▶ [EXERCISE]:
What lines in the data below mention the string "whatson"? Copy them out.

** Opening DATA PROVIDED block **

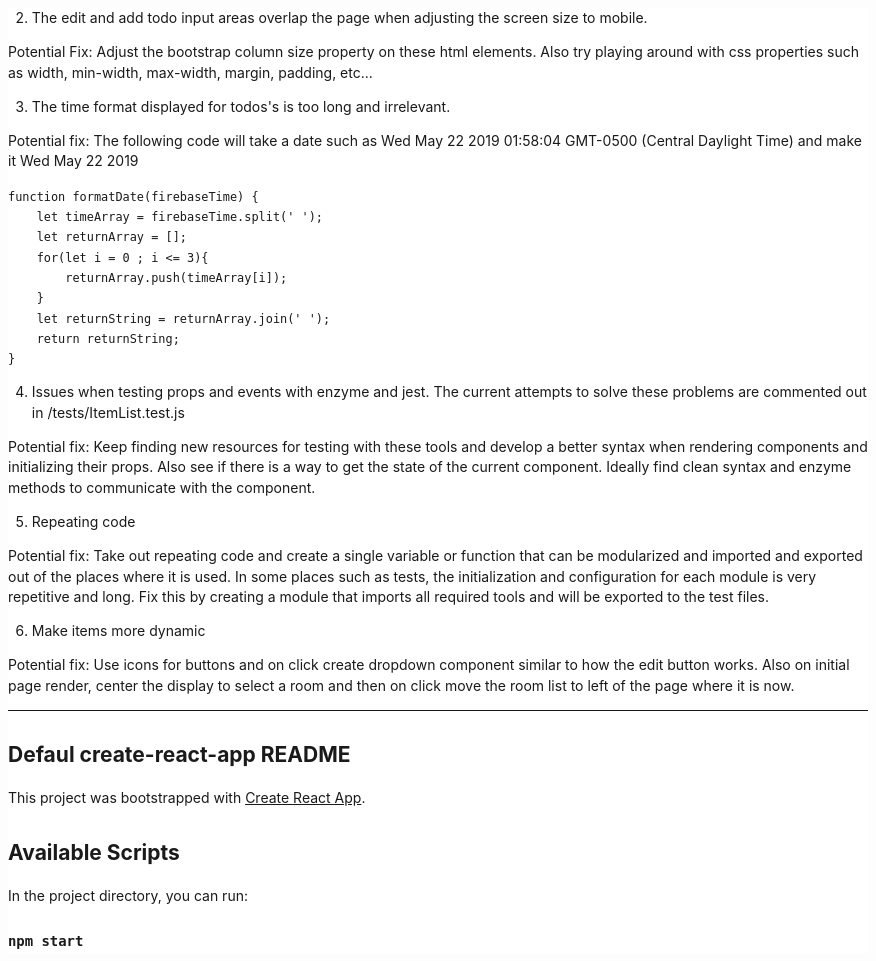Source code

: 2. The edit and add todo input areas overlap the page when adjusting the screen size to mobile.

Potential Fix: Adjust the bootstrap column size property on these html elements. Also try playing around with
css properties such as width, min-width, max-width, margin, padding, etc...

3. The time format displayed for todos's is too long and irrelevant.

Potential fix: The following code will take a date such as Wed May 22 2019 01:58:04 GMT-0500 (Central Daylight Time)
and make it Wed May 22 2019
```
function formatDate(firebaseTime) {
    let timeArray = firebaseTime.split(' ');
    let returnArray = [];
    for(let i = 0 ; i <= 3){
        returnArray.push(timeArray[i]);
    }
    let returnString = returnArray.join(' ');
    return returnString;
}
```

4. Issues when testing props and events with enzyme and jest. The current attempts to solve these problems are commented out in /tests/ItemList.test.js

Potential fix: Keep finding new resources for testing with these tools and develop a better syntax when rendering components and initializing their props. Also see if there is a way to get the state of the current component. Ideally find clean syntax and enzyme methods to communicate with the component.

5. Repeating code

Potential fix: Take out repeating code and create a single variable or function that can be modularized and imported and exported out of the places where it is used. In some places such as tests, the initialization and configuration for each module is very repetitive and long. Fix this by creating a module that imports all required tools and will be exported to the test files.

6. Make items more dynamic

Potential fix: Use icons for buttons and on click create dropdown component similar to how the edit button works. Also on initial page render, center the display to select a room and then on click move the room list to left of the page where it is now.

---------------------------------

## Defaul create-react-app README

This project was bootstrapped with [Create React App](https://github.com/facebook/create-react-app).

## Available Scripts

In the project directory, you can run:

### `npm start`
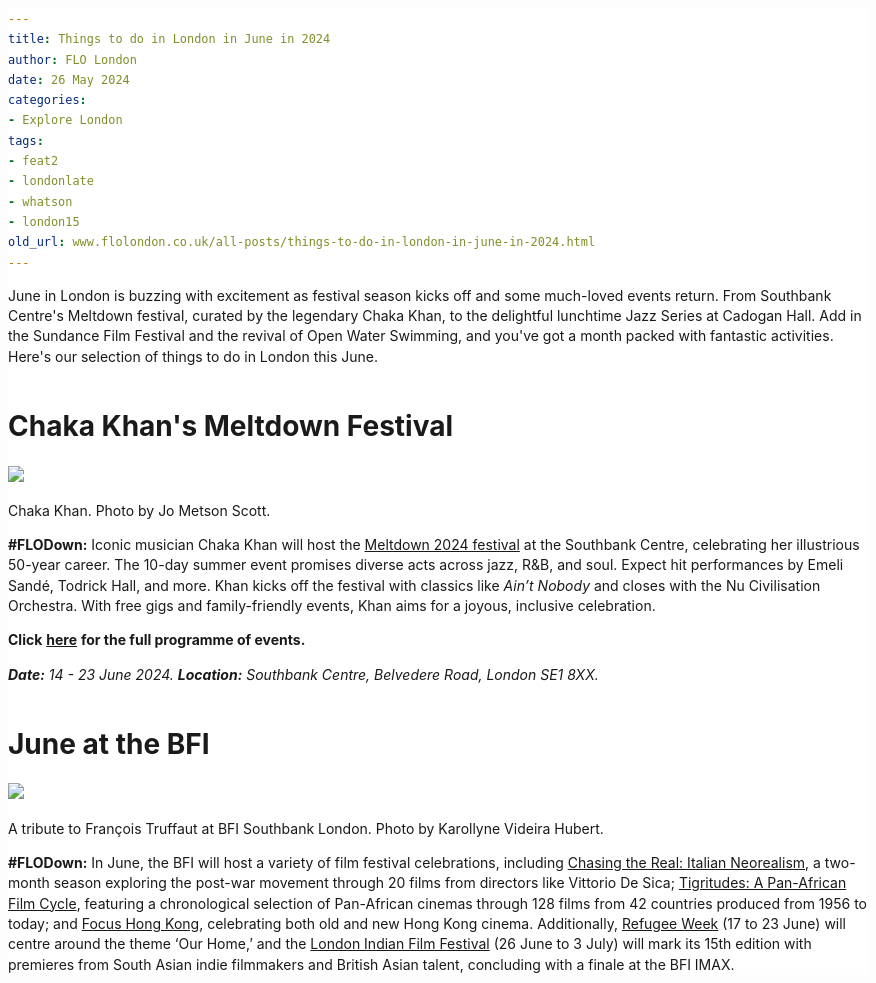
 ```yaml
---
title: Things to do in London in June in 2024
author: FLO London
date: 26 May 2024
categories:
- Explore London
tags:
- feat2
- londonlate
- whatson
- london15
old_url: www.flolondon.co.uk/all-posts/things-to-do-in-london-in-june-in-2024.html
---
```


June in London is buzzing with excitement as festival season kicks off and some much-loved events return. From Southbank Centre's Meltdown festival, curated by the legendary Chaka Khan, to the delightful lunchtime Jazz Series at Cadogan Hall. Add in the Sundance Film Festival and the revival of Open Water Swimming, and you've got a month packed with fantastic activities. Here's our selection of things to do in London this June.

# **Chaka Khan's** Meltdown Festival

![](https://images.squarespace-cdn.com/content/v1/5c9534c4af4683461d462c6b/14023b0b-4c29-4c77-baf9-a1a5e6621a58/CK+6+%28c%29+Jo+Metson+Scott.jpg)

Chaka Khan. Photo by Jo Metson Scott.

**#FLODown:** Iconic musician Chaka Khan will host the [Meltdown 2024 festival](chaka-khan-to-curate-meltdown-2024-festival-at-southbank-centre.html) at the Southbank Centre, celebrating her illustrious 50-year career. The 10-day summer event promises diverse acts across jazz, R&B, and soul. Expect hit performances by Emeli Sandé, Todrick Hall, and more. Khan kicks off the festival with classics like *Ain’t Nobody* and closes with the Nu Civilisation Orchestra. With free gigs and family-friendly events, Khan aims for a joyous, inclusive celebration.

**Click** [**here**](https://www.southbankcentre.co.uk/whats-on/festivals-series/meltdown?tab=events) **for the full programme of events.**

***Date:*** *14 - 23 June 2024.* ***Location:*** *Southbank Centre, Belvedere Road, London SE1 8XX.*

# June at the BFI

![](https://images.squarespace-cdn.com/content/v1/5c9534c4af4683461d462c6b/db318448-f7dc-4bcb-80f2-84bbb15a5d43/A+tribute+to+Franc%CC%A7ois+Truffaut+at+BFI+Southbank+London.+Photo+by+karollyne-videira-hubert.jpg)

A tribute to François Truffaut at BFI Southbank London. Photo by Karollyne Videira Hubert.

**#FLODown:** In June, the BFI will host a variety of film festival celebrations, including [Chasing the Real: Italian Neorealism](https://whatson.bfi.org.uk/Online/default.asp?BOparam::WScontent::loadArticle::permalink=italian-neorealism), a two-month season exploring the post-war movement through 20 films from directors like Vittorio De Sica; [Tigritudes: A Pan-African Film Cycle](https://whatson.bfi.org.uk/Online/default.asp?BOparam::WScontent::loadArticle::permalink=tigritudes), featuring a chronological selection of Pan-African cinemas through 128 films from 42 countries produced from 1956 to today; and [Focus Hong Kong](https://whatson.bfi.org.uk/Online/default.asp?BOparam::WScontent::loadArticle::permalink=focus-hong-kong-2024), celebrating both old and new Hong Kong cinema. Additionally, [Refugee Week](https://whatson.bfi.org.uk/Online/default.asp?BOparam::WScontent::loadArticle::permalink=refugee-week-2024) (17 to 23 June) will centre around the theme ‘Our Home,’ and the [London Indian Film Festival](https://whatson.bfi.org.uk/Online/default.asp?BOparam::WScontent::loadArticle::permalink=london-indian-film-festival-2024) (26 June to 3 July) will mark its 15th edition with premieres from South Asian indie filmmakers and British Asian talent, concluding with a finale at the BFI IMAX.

** Closing DATA PROVIDED block **

▶ [TASK RESPONSE]:
- whatson
**#FLODown:** In June, the BFI will host a variety of film festival celebrations, including [Chasing the Real: Italian Neorealism](https://whatson.bfi.org.uk/Online/default.asp?BOparam::WScontent::loadArticle::permalink=italian-neorealism), a two-month season exploring the post-war movement through 20 films from directors like Vittorio De Sica; [Tigritudes: A Pan-African Film Cycle](https://whatson.bfi.org.uk/Online/default.asp?BOparam::WScontent::loadArticle::permalink=tigritudes), featuring a chronological selection of Pan-African cinemas through 128 films from 42 countries produced from 1956 to today; and [Focus Hong Kong](https://whatson.bfi.org.uk/Online/default.asp?BOparam::WScontent::loadArticle::permalink=focus-hong-kong-2024), celebrating both old and new Hong Kong cinema. Additionally, [Refugee Week](https://whatson.bfi.org.uk/Online/default.asp?BOparam::WScontent::loadArticle::permalink=refugee-week-2024) (17 to 23 June) will centre around the theme ‘Our Home,’ and the [London Indian Film Festival](https://whatson.bfi.org.uk/Online/default.asp?BOparam::WScontent::loadArticle::permalink=london-indian-film-festival-2024) (26 June to 3 July) will mark its 15th edition with premieres from South Asian indie filmmakers and British Asian talent, concluding with a finale at the BFI IMAX.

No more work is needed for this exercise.